I'll give Whedon credit for neither ignorning religion completely nor showing too much hostility towards it. Nonetheless, I'm somehwat bored with the typical American approach of mixing Dissident religiosity with a mishmash of gnostism and do it yourself theologies. As with the plea to reinterpret the colonial experiences of the other Europeans, so too with religions. I'd appreciate a sci-fi show that integrates the richeness of the Catholic- with its Western and Eastern rites- the Orthodox, Jewish, Islamic, Buddhist and Hindu religions and their interactions just like in real life.
Finally, I want to comment briefly about the shows esthetics. They're deplorable. I haven't seen a show that's so intent in denuding the richness and senuality of colour to its minimalist expression. The visual presentation is that of washed out images. I suspect that's in keeping with the reintrpretation of both the early colonial and post civil war colonization which eschewed 'extravagance' and 'excess' How unfortunatee because the near absence of colour irks my Mediterranean sensibilities which loves colour, the stronger and more vivid; the more beautiful and more sensual.

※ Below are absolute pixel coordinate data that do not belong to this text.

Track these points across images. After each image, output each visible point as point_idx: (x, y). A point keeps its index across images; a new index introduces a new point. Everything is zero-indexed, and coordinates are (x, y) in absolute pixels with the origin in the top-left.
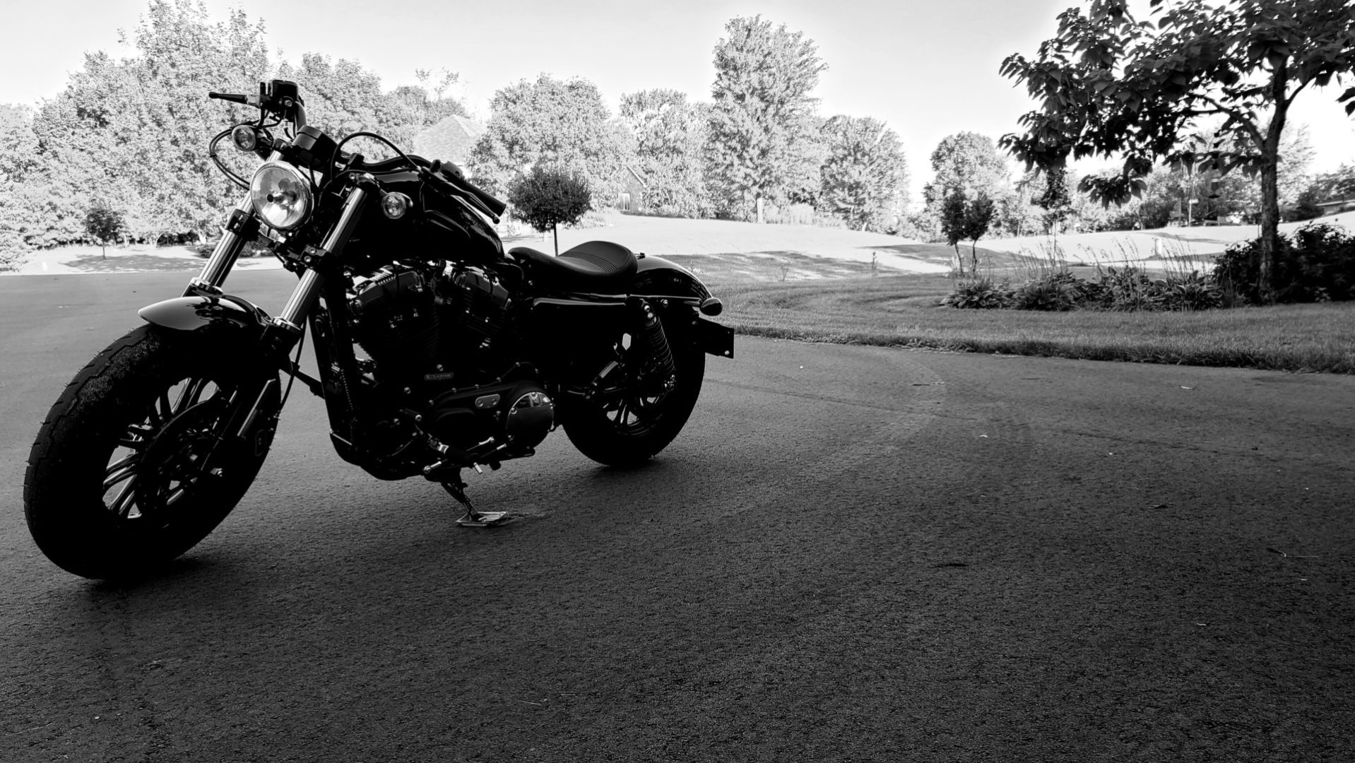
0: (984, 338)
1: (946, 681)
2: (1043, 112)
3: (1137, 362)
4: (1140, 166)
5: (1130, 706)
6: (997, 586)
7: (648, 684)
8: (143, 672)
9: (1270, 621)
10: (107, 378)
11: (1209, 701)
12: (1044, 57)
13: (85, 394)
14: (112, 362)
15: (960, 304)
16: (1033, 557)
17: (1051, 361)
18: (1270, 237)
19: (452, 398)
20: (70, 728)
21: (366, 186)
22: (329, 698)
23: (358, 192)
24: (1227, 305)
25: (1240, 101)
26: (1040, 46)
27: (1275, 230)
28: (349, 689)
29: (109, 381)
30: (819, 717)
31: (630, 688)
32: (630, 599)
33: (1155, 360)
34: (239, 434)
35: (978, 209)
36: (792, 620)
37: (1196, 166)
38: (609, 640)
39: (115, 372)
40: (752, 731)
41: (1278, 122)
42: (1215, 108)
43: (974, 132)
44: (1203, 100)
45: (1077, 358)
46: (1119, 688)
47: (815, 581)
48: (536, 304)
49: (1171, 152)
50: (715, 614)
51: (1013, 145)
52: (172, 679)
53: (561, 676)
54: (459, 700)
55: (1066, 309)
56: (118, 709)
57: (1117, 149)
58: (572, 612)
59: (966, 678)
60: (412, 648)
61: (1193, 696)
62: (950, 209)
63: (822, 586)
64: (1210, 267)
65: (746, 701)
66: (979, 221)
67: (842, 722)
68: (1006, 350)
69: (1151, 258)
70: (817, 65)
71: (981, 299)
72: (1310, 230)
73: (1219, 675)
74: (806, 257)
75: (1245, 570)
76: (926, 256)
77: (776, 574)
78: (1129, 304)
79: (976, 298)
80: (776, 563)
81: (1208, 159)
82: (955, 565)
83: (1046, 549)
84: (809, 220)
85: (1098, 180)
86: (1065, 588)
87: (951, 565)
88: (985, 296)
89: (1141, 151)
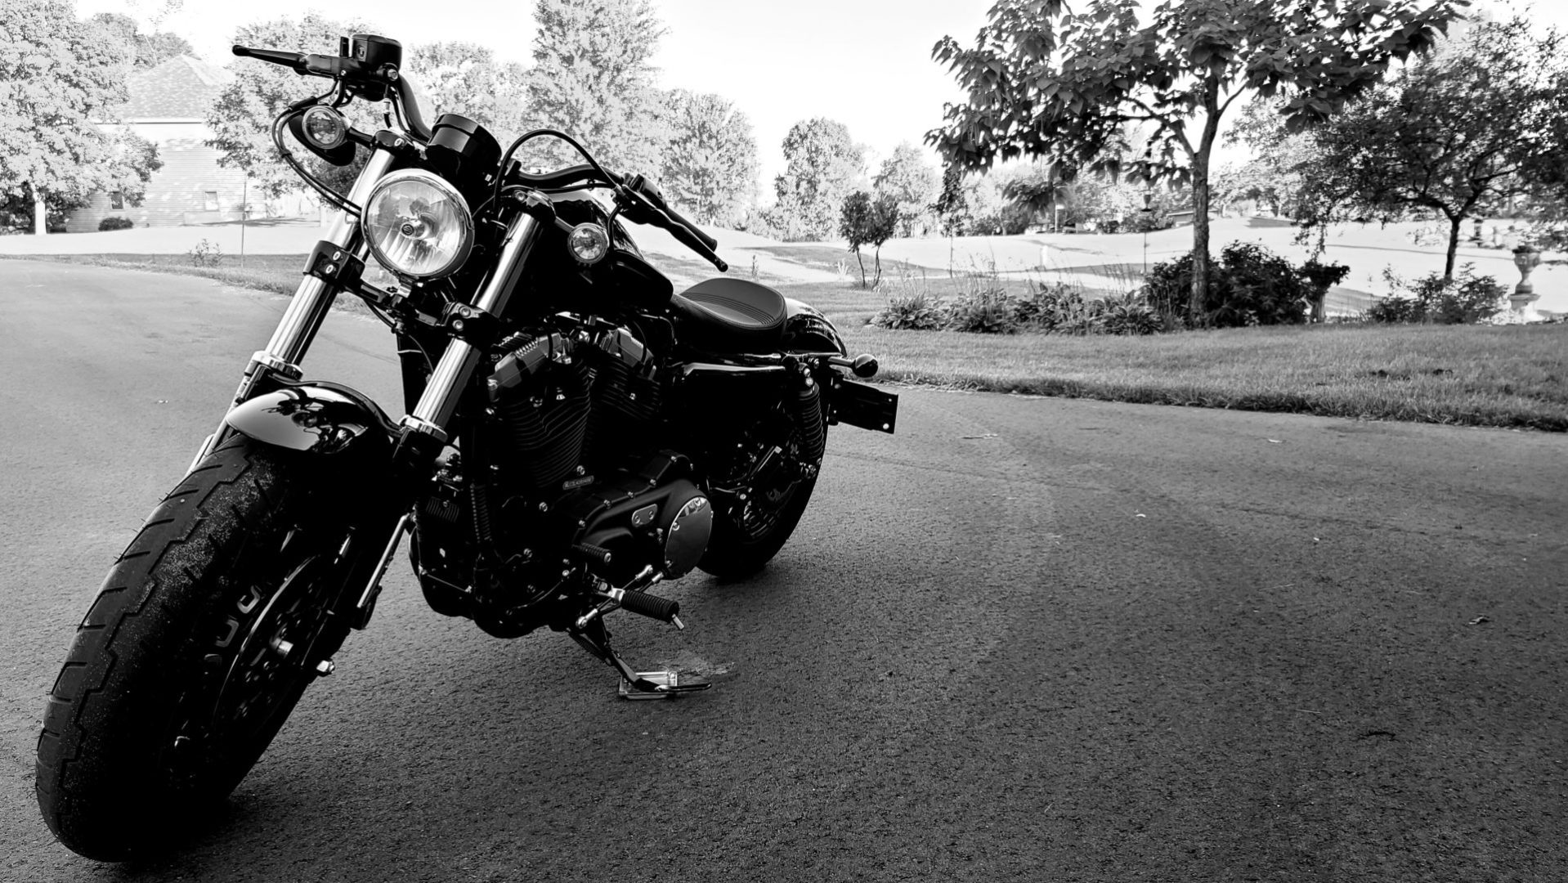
4: (1066, 173)
10: (204, 542)
12: (981, 45)
14: (206, 514)
15: (894, 324)
16: (1449, 713)
18: (1202, 256)
19: (606, 515)
21: (538, 212)
23: (526, 220)
24: (1167, 329)
25: (1169, 108)
26: (978, 32)
35: (882, 211)
37: (1123, 175)
41: (1208, 135)
42: (1146, 114)
43: (828, 118)
44: (1133, 104)
48: (688, 372)
49: (1097, 159)
51: (939, 141)
55: (1012, 332)
57: (1043, 153)
62: (852, 210)
64: (1137, 285)
66: (884, 224)
68: (1025, 390)
70: (658, 28)
71: (917, 318)
72: (1236, 249)
74: (670, 258)
76: (804, 261)
78: (1077, 327)
79: (912, 317)
81: (1135, 168)
82: (1377, 734)
83: (1446, 699)
85: (1024, 186)
87: (1371, 733)
88: (921, 315)
89: (1070, 156)
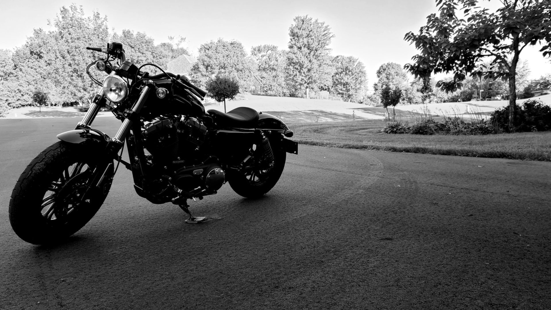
0: (398, 146)
1: (385, 287)
2: (422, 55)
3: (460, 156)
4: (460, 77)
5: (459, 297)
6: (405, 247)
7: (264, 288)
8: (57, 284)
9: (515, 262)
10: (44, 163)
11: (491, 295)
12: (422, 33)
13: (35, 170)
14: (46, 156)
15: (389, 132)
16: (419, 236)
17: (425, 155)
18: (513, 106)
19: (184, 170)
20: (28, 307)
21: (150, 85)
22: (133, 294)
23: (147, 87)
24: (496, 133)
25: (500, 51)
26: (420, 29)
27: (515, 103)
28: (142, 290)
29: (44, 165)
30: (333, 302)
31: (257, 290)
32: (256, 253)
33: (467, 155)
34: (97, 186)
35: (395, 93)
36: (322, 262)
37: (483, 77)
38: (248, 270)
39: (47, 161)
40: (307, 308)
41: (515, 59)
42: (490, 54)
43: (394, 62)
44: (485, 51)
45: (436, 154)
46: (455, 290)
47: (331, 246)
48: (218, 132)
49: (473, 71)
50: (291, 259)
51: (409, 68)
52: (69, 286)
53: (228, 285)
54: (187, 295)
55: (431, 134)
56: (47, 299)
57: (451, 70)
58: (233, 258)
59: (393, 286)
60: (167, 273)
61: (484, 293)
62: (384, 93)
63: (334, 248)
64: (489, 117)
65: (304, 295)
66: (396, 98)
67: (343, 304)
68: (407, 151)
69: (465, 114)
70: (331, 35)
71: (397, 130)
72: (529, 102)
73: (495, 284)
74: (326, 112)
75: (505, 241)
76: (375, 112)
77: (315, 242)
78: (456, 132)
79: (395, 129)
80: (315, 238)
81: (488, 74)
82: (388, 239)
83: (424, 232)
84: (327, 97)
85: (444, 83)
86: (432, 248)
87: (386, 239)
88: (399, 129)
89: (461, 71)
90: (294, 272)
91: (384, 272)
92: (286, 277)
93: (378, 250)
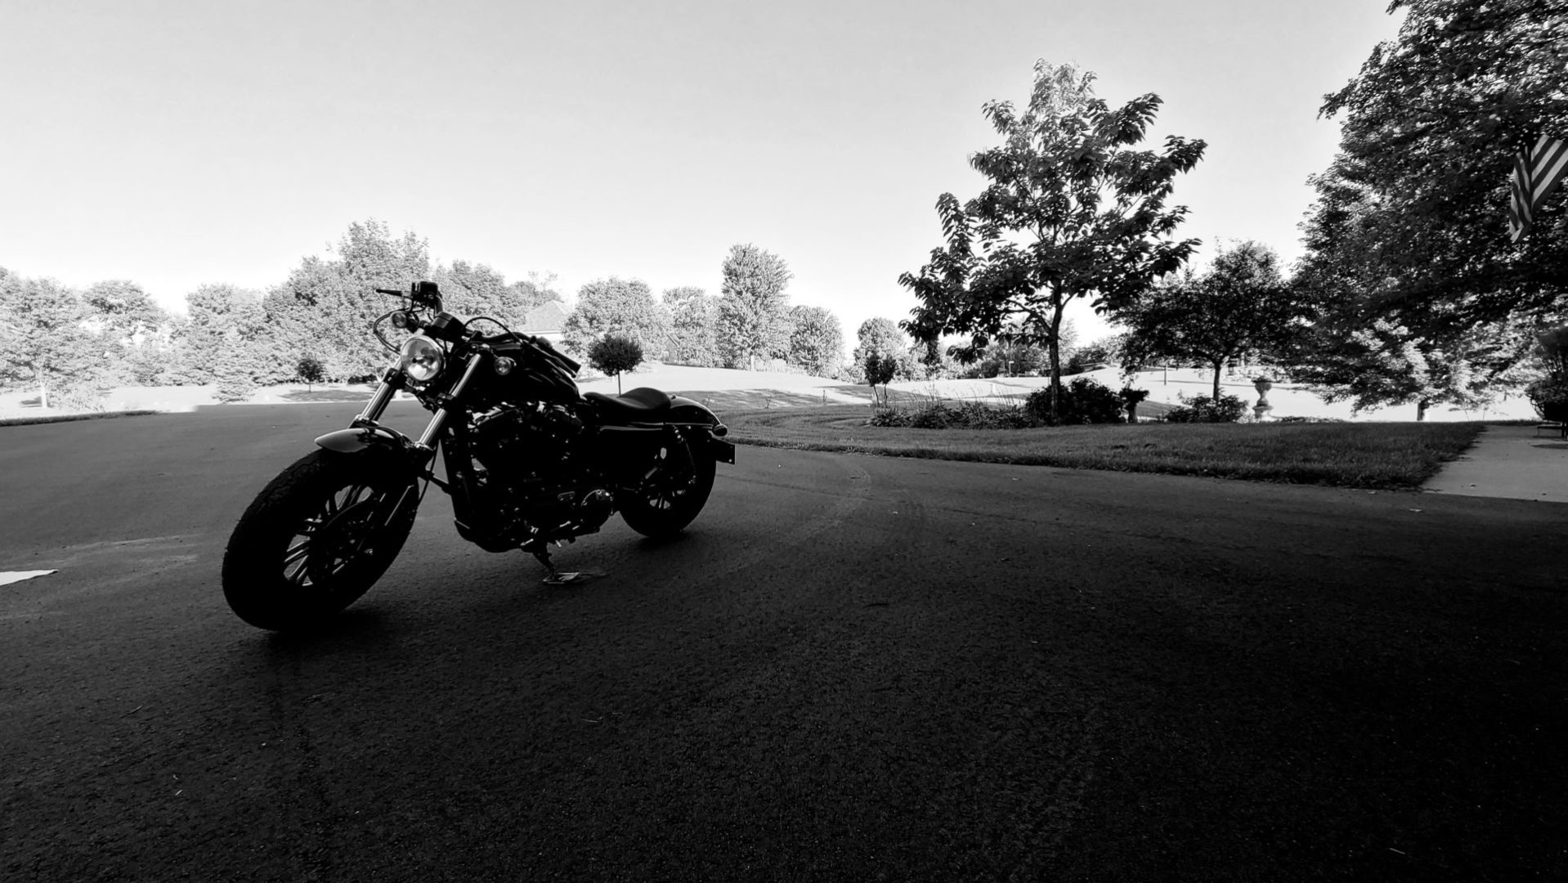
1: (877, 691)
2: (925, 307)
4: (980, 341)
5: (995, 704)
6: (908, 618)
7: (674, 702)
8: (304, 705)
9: (1076, 637)
11: (1043, 698)
12: (924, 275)
15: (878, 424)
16: (929, 597)
17: (933, 462)
18: (1056, 385)
19: (541, 495)
20: (241, 754)
21: (483, 353)
22: (441, 722)
23: (478, 356)
24: (1033, 426)
25: (1035, 305)
26: (921, 269)
27: (1059, 383)
28: (457, 715)
30: (793, 722)
31: (662, 707)
32: (662, 637)
33: (996, 462)
35: (887, 364)
36: (774, 649)
37: (1013, 341)
38: (647, 669)
40: (747, 736)
41: (1057, 318)
42: (1021, 309)
43: (883, 317)
44: (1015, 304)
46: (988, 691)
47: (789, 620)
48: (602, 430)
49: (999, 333)
50: (722, 647)
51: (907, 327)
52: (326, 710)
53: (612, 699)
54: (538, 720)
55: (941, 428)
56: (281, 736)
57: (967, 331)
58: (623, 648)
59: (890, 688)
60: (506, 680)
61: (1033, 694)
62: (870, 364)
63: (794, 623)
64: (1024, 402)
65: (743, 713)
66: (888, 372)
67: (808, 726)
69: (989, 396)
70: (787, 275)
71: (890, 421)
72: (1078, 381)
73: (1048, 678)
74: (782, 393)
75: (1058, 602)
76: (857, 393)
77: (763, 614)
78: (978, 425)
79: (888, 420)
80: (763, 606)
81: (1019, 338)
82: (880, 605)
83: (937, 591)
84: (783, 369)
85: (958, 349)
86: (951, 619)
87: (877, 604)
88: (893, 419)
89: (982, 333)
90: (726, 671)
91: (875, 664)
92: (712, 679)
93: (865, 624)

The esthetics also jar. On the one hand, the Firefly is a relatively sophisticated space craft; yet on many of the planets, the inhabitants travel by horse or animal driven wagons. Why? It makes no sense not to see cars or other automated forms of transportation. There's no seamlessness between the various everyday objects of life. There are wooden houses but no plastics; metals but no nonferrous materials. The list goes on. Whedon would've benefitted if he had looked at the Minority report movie.
There you have it. My own thoughts on Firefly.